Another thing you want to do is make sure your bag can fit as a carry on. So I was using the Polarpro Dronetrekker. This is a very big backpack that can fit a lot of different things like all of my cords, my external batteries. I did a whole video on this thing. I showed you guys what I put in my drone backpack. You can click in the top right corner up on a link to that video. But anyway you want to make sure that this fits as a carry on. If you are bringing your drone on as a carry on item. I got to the airport and I didn’t do some checking in the beginning and this thing just fit. I’ll put a picture up on the screen. I mean it literally was right along the edges just fit. And once I got on the airplane it also just fit underneath the seat. So I was definitely lucky in that regard, but you want to make sure that your drone or your backpack will fit as a carry on item.
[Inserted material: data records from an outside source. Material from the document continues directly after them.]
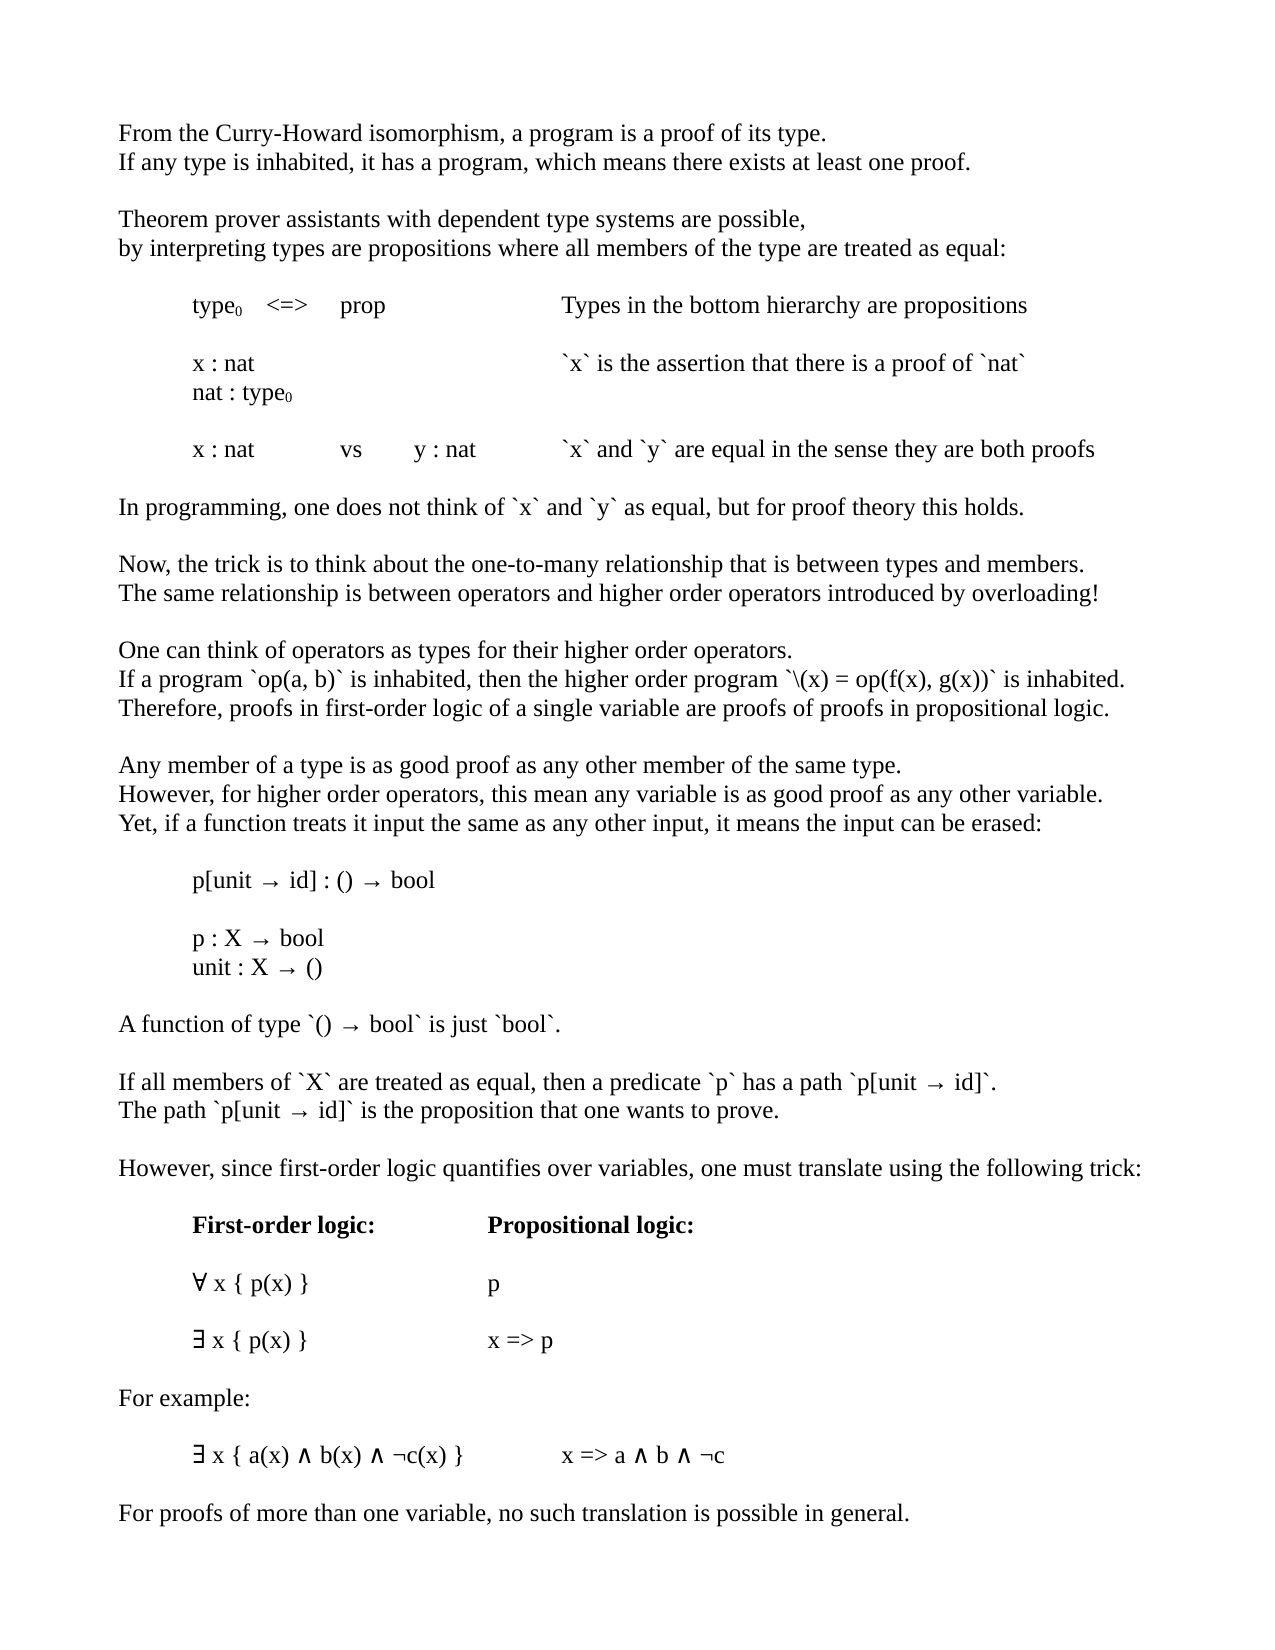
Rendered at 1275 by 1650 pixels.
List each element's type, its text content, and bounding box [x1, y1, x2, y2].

text Now, the trick is to think about the one-to-many relationship that is between types and members. [118, 549, 1157, 578]
text The same relationship is between operators and higher order operators introduced by overloading! [118, 578, 1157, 607]
text x : nat vs y : nat `x` and `y` are equal in the sense they are both proofs [118, 434, 1157, 463]
text For example: [118, 1383, 1157, 1412]
text by interpreting types are propositions where all members of the type are treated as equal: [118, 233, 1157, 262]
text However, for higher order operators, this mean any variable is as good proof as any other variable. [118, 779, 1157, 808]
text ∀ x { p(x) } p [118, 1268, 1157, 1297]
text From the Curry-Howard isomorphism, a program is a proof of its type. [118, 118, 1157, 147]
text ∃ x { a(x) ∧ b(x) ∧ ¬c(x) } x => a ∧ b ∧ ¬c [118, 1441, 1157, 1469]
text First-order logic: Propositional logic: [118, 1211, 1157, 1239]
text For proofs of more than one variable, no such translation is possible in general. [118, 1498, 1157, 1527]
text nat : type0 [118, 377, 1157, 406]
text If all members of `X` are treated as equal, then a predicate `p` has a path `p[unit → id]`. [118, 1067, 1157, 1096]
text A function of type `() → bool` is just `bool`. [118, 1009, 1157, 1038]
text unit : X → () [118, 952, 1157, 981]
text ∃ x { p(x) } x => p [118, 1326, 1157, 1354]
text In programming, one does not think of `x` and `y` as equal, but for proof theory this holds. [118, 492, 1157, 521]
text If a program `op(a, b)` is inhabited, then the higher order program `\(x) = op(f(x), g(x))` is inhabited. [118, 664, 1157, 693]
text type0 <=> prop Types in the bottom hierarchy are propositions [118, 291, 1157, 319]
text Any member of a type is as good proof as any other member of the same type. [118, 751, 1157, 779]
text The path `p[unit → id]` is the proposition that one wants to prove. [118, 1096, 1157, 1124]
text However, since first-order logic quantifies over variables, one must translate using the following trick: [118, 1153, 1157, 1182]
text If any type is inhabited, it has a program, which means there exists at least one proof. [118, 147, 1157, 176]
text Theorem prover assistants with dependent type systems are possible, [118, 204, 1157, 233]
text p[unit → id] : () → bool [118, 866, 1157, 894]
text x : nat `x` is the assertion that there is a proof of `nat` [118, 348, 1157, 377]
text Yet, if a function treats it input the same as any other input, it means the input can be erased: [118, 808, 1157, 837]
text p : X → bool [118, 923, 1157, 952]
text Therefore, proofs in first-order logic of a single variable are proofs of proofs in propositional logic. [118, 693, 1157, 722]
text One can think of operators as types for their higher order operators. [118, 636, 1157, 664]
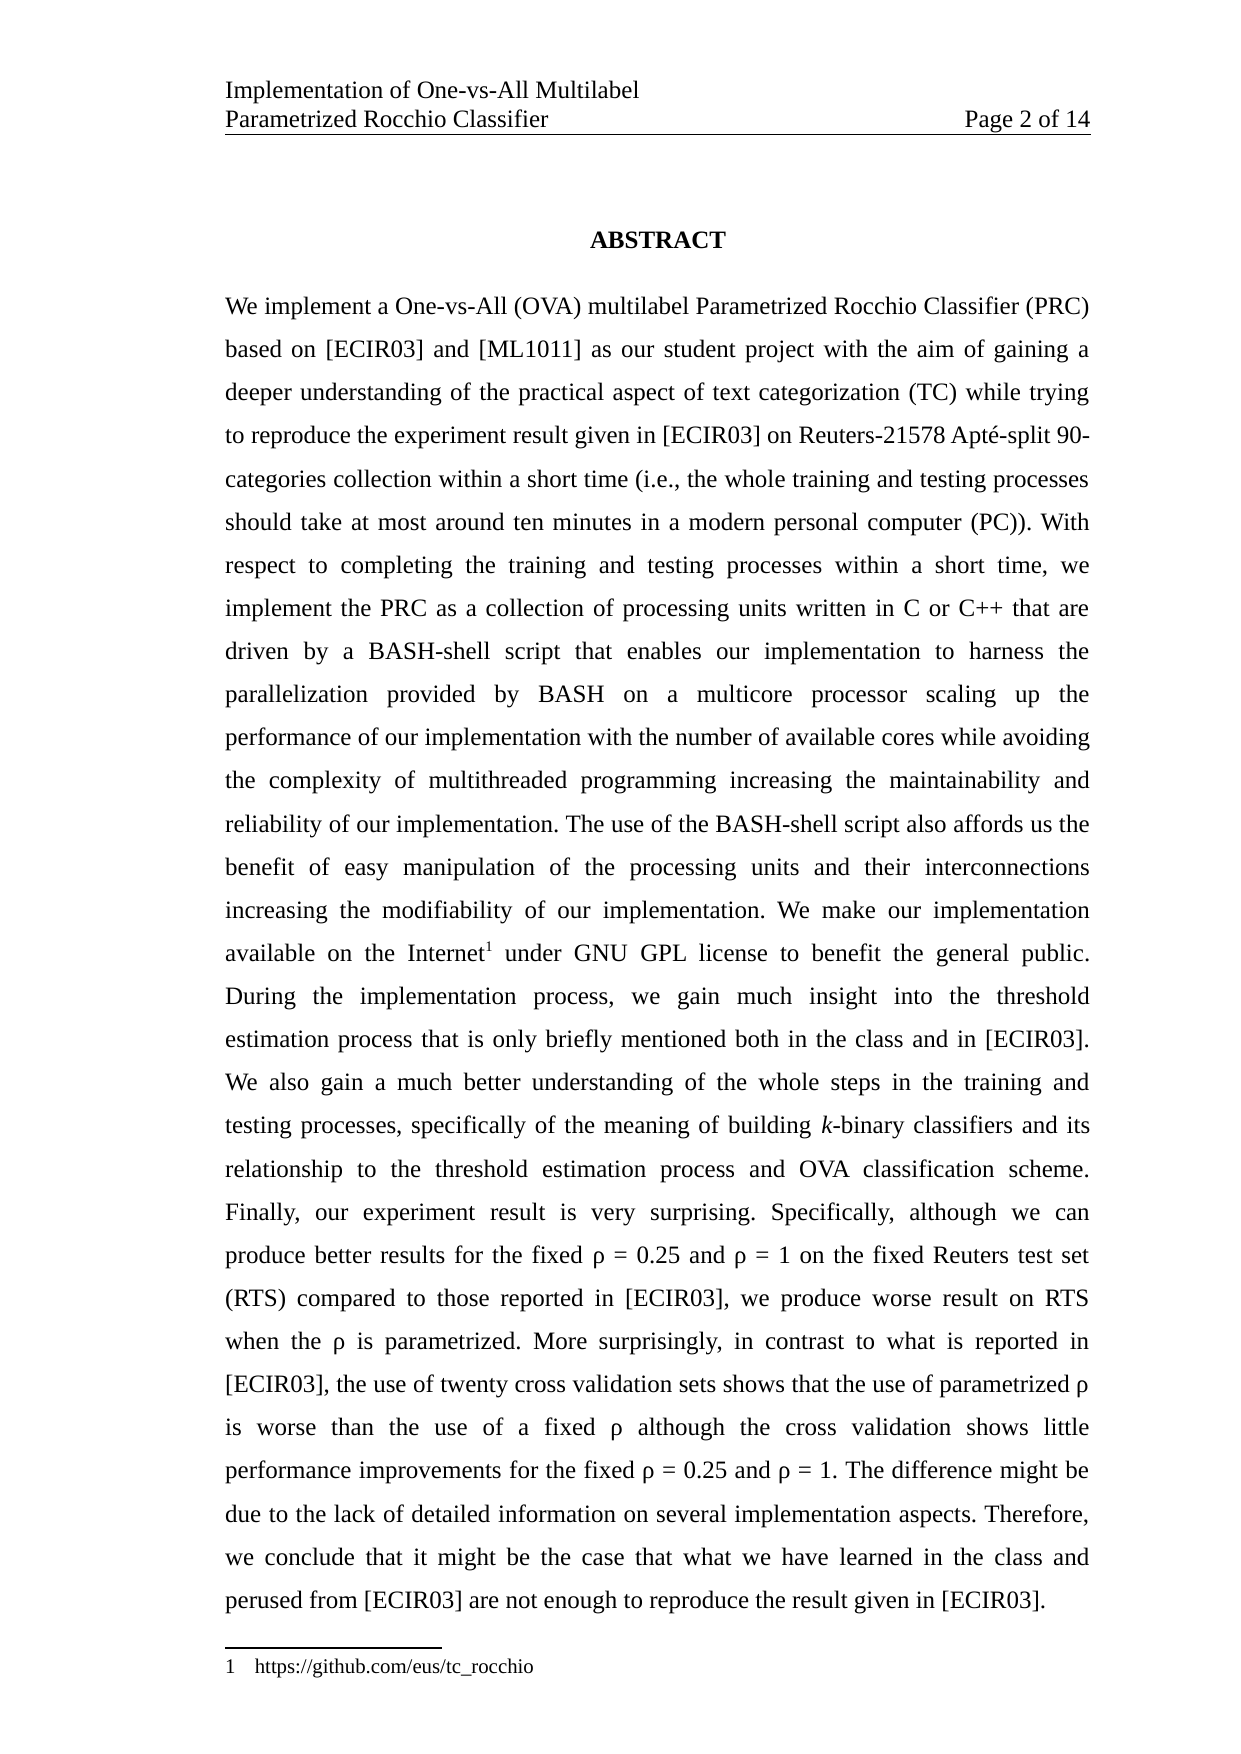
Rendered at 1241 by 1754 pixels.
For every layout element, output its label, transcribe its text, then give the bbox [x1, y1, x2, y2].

text https://github.com/eus/tc_rocchio [225, 1654, 1091, 1678]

For the final thing on my preparation is make sure that the batteries are drained. Again this isn’t something that they’re going to check but make sure you do all the necessary steps when bringing the batteries with you on the aircraft.
The fourth area that I want to cover is what to do at the airport. And it’s fairly limited. Honestly it’s kind of self-explanatory. But first of all go through all the necessary steps, get your boarding pass, put your checked in luggage on the scale, send it off. But once you get to TSA you want to do two things.
First of all get that drone registration card out, the little piece of paper you have printed and also put the batteries in their own bin when sliding your backpack and everything through the TSA little conveyor belt, the X-ray scanner or whatever they call it. You just want to kind of be open that you bring a drone. You know it’s not like you’re bringing a gun with you, I don’t even want to say that when talking about planes, but just be open about it. Don’t be all sketchy about it and scared to talk to people about it. Honestly it’s cool. Everybody who’s asking you questions about it probably are interested in it and they’re not scared of it. So again just be open with them. Make sure you put the batteries in their separate compartments or their separate bins, and also carry that registration with you in your pocket.
So guys that’s about it. Just to recap the whole video first of all there are two separate ways to travel. You can either carry it with you onto the plane or you can check it in with your checked baggage. Also you want to do some preparation.
So first of all make sure that you register your drone, also make sure your carry-on will fit, make sure you’ve brought everything with you. and make sure you do all the necessary steps with the batteries such as drain them. Make sure you check the kilowatt hours, cover the terminals, etcetc. And then finally when you’re at the airport make sure you have your drone registration with you, and also make sure you put these batteries in their own separate bins. It honestly is really easy to travel with this thing on an airplane. I thought it is going to be way harder, I think it was just psyching myself out. But it was super easy getting it through TSA getting on the airplane, etcetc.